Today, he logs in to the PUNCH portal with his web browser, and at this point selects that he wants to work in the context of experiment A and create new calibrations. The portal receives an authorization token with these permissions / group and role memberships. Scientist X then selects he wants to use the JupyterHub service on Compute4PUNCH and read and write data from experiment A. The authorizations are forwarded to the MyToken service and can be used within the compute job launched by the JupyterHub. Inside the Hub, he kicks off the calibration workflow, which starts off further 10 000 jobs on the Compute4PUNCH infrastructure taking input from Storage4PUNCH. Some input datasets are placed on several storage endpoints maintained by Experiment A, but they accept authorization tokens from the common PUNCH AAI system if the tokens contain the necessary authorization information. All 10 000 jobs which start simultaneously have the necessary authorization information and can access the data.

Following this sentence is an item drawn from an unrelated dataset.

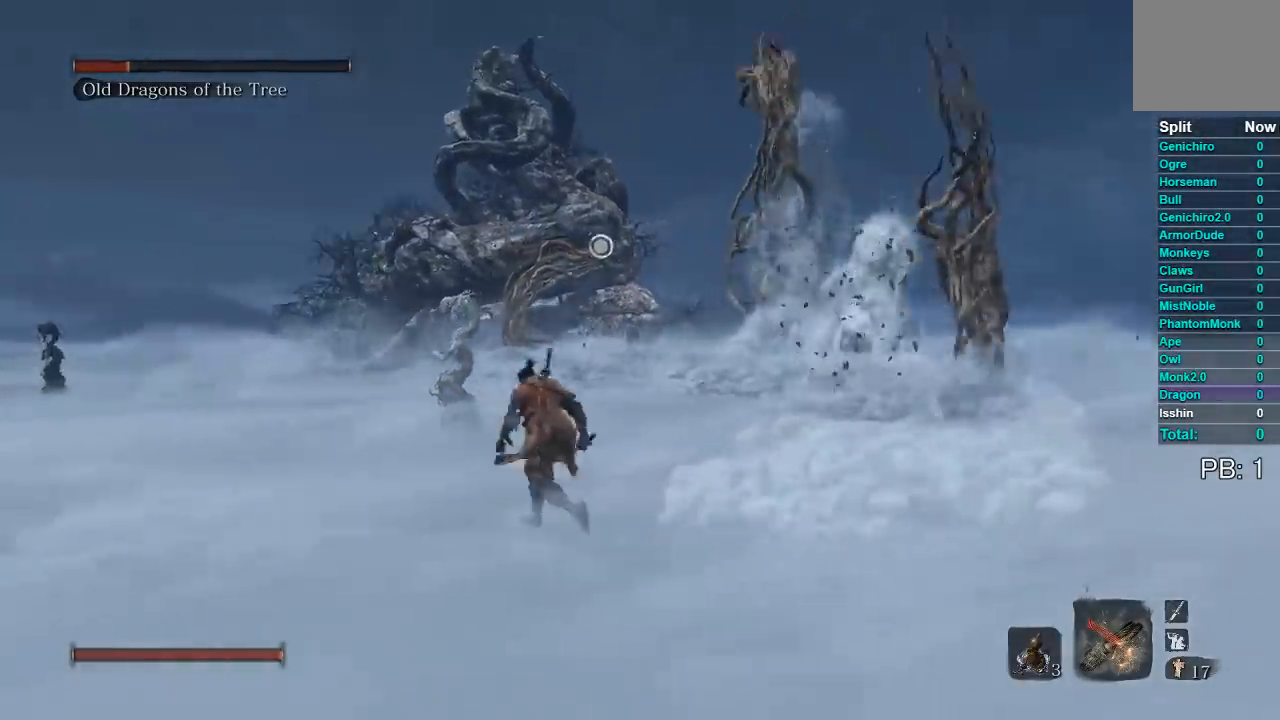
{"dt_ms": 500, "buttons": ["A"], "left_stick": "up", "right_stick": "center", "events": [[33, "right_stick", "center"], [450, "A", "down"]]}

The workflow, behind the scenes, limits the privileges of the tokens such that each single job can only access the input files it needs and write the outputs it should produce. No job can access data it should not, nor write out or even delete files which it should not access. Especially, the tokens do not grant permissions of Experiment B or the PUNCH intra groups.
Scientist from a HEP experiment wants to run an analysis job on non-public data
Mrs. scientist Y from a large HEP experiment using their own authentication and authorization system (token-based) wants to analyse her data on the PUNCH infrastructure. She logs in to the PUNCH portal, and additionally triggers a login from there to the HEP experiment's infrastructure. The token is included in the session and forwarded to services requiring access, such as Compute4PUNCH and Storage4PUNCH, so access works even though the data can only be accessed by members of the HEP collaboration.
Scientist wants to copy data into Storage4PUNCH
A scientist wants to make data available on Storage4PUNCH, his/her experiment can not provide its own storage endpoints, but the data is of a size fitting Storage4PUNCH. The experiment is still ongoing and producing data. He/she wants to set up an automated (but secure) way to upload newly produced files via the commandline, using a time-limited token. The providers of the Storage4PUNCH infrastructure offer their storages for these use cases, but must ensure that the write permissions of the used authorization tokens are limited to the logical path in the global namespace which belongs to the experiment. All storages trust the central AAI instance which provides policies when creating such authorization tokens taking the paths into account.